Standard & Poor’s decision to downgrade Qantas’ credit rating to junk status this morning comes with a grim outline of the various pressures facing the airline. You can read it in full here.
Qantas said in response a short time ago that the downgrade was “not unexpected”.
Critically, S&P expects the business to start seeing a turnaround in 2015. From the note:
However, we expect a slow recovery of Qantas’ key credit metrics from fiscal 2015 onward, due to the benefits of Qantas’ cost-cutting initiatives, capital expenditure deferral, as well as our expectation that a less intense competitive environment will lead to improvement in yields.
Here’s the problem. Apart from it having extremely costly operating base, much of Qantas’ deteriorating domestic performance has been due to the increasing competition from Virgin. The evolution into the current full-blown crisis over the past week was precipitated by Virgin announcing a capital raising that will allow it to continue the capacity war.

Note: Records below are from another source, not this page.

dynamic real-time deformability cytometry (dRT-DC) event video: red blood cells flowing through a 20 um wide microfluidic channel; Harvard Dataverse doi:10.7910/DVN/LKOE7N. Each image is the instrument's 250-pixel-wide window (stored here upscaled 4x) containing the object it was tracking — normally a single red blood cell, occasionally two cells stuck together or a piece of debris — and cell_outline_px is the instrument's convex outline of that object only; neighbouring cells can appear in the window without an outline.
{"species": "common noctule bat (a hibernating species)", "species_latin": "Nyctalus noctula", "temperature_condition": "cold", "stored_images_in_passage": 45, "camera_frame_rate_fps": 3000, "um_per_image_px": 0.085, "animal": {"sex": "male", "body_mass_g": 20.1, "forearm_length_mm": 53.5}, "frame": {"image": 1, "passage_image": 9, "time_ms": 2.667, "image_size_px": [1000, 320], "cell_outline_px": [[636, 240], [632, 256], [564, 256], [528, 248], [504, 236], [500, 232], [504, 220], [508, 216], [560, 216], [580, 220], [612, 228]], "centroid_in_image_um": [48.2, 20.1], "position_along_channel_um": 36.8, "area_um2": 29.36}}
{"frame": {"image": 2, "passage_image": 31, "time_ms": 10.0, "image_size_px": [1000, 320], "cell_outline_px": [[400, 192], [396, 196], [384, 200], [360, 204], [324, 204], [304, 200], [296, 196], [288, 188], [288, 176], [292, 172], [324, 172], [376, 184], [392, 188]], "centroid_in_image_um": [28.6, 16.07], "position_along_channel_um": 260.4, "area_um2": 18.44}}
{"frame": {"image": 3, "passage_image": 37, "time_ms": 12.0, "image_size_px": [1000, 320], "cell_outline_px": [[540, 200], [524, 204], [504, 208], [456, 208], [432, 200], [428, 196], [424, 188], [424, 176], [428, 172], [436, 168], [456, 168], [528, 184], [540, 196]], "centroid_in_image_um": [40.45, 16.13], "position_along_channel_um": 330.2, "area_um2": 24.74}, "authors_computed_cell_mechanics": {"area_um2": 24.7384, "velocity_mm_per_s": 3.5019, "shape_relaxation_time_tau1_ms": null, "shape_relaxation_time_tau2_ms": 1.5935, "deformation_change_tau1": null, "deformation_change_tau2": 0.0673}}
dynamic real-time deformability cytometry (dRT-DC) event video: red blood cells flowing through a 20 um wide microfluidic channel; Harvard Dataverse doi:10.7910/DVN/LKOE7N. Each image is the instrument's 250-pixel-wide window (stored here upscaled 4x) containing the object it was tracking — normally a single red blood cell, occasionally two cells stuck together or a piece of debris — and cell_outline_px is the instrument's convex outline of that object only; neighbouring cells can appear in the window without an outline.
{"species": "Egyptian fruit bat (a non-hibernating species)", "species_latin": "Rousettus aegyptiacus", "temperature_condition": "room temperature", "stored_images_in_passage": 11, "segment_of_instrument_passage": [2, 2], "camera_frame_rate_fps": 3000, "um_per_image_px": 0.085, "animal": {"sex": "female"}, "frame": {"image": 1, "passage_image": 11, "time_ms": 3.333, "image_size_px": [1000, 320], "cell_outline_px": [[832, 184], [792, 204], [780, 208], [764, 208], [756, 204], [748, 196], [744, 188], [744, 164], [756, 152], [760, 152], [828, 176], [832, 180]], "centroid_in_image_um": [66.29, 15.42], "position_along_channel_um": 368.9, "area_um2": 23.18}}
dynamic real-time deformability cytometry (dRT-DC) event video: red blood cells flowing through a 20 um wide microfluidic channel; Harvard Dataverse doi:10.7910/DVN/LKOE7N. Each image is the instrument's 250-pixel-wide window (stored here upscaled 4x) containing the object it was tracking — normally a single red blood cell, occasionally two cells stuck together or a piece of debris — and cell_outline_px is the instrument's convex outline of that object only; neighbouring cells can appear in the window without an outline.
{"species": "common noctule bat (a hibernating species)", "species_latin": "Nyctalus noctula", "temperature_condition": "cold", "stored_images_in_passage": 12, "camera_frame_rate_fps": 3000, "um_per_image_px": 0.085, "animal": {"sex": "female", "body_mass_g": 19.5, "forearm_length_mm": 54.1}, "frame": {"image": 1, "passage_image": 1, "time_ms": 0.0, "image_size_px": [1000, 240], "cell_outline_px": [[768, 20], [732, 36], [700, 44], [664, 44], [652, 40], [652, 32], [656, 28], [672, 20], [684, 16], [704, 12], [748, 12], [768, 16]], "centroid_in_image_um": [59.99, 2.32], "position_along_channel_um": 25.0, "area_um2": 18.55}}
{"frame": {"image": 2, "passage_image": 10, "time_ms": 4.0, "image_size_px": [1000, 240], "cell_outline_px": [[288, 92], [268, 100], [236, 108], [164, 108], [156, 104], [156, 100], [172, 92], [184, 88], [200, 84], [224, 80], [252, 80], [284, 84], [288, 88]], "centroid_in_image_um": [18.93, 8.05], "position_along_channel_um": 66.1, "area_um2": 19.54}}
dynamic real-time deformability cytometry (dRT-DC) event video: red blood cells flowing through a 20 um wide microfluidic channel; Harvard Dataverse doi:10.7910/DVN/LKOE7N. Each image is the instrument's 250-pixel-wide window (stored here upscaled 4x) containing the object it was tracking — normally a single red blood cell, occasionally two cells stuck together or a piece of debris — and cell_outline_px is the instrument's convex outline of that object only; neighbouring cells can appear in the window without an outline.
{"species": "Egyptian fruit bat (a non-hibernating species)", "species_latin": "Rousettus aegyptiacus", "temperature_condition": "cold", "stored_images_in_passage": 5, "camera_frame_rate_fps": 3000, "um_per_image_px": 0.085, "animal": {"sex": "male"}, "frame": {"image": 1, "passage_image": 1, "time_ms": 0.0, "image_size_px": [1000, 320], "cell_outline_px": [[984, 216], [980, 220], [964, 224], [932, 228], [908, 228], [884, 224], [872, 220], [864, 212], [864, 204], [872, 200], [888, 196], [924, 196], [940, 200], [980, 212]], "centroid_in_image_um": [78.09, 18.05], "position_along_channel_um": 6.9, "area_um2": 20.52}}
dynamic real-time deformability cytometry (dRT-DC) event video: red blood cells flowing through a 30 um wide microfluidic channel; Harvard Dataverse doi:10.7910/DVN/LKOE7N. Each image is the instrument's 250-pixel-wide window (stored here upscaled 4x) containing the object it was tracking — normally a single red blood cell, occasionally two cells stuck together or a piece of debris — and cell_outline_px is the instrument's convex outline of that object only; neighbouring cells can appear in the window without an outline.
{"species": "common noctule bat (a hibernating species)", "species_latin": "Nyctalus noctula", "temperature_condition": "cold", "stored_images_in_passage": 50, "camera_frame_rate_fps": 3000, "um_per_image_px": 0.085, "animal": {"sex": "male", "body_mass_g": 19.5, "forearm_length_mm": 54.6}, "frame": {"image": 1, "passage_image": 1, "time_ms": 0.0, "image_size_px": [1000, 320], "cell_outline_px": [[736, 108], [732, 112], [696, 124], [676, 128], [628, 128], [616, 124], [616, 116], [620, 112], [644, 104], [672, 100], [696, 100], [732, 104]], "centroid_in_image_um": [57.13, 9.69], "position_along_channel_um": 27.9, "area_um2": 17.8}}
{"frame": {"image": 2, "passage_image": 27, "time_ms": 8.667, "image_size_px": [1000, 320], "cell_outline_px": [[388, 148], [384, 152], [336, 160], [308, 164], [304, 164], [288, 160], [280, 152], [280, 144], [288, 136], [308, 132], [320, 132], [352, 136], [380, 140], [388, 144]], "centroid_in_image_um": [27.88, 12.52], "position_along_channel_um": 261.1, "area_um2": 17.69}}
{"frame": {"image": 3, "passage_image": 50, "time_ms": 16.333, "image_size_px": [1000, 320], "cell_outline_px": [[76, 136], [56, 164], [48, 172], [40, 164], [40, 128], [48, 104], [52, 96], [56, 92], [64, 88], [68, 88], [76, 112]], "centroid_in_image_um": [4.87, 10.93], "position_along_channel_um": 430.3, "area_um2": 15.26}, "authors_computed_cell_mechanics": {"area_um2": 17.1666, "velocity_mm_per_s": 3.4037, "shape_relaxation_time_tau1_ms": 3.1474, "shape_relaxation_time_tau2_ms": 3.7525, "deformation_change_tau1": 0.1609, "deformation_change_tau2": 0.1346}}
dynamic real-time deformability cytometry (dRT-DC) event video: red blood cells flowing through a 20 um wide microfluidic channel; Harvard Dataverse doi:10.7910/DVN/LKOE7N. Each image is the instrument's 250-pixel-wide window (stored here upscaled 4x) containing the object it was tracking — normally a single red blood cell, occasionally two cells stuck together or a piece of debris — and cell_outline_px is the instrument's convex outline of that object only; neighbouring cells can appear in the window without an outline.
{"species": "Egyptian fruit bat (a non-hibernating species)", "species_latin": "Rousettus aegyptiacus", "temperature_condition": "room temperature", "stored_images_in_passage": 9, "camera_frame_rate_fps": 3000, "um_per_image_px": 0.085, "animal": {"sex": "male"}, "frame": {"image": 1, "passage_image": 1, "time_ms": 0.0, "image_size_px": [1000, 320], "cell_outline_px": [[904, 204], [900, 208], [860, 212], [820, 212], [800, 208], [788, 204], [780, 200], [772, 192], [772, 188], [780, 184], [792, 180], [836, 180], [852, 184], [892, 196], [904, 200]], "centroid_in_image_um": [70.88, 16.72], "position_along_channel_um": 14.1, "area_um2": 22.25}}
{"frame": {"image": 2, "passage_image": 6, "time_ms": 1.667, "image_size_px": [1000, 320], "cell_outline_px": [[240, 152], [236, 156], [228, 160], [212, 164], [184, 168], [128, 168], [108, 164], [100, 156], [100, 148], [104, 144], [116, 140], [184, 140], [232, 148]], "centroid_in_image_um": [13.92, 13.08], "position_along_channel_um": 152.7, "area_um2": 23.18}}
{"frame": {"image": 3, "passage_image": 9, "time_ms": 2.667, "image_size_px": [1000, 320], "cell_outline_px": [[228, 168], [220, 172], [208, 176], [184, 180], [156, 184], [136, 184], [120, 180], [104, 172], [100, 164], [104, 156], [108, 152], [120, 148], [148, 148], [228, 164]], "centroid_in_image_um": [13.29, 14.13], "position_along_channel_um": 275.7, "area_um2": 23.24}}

Where’s the evidence that the competitive environment will have improved for Qantas by that point? It could be even worse.
Qantas is going to shed 1000 jobs, is embarking on a cost-cutting drive and has even been asking staff for ideas on ways to save the airline money but this idea of a “slow recovery” is cold comfort for Qantas in the current circumstances.
Which is why the key question still remaining is this: what, if anything, is the federal government going to do?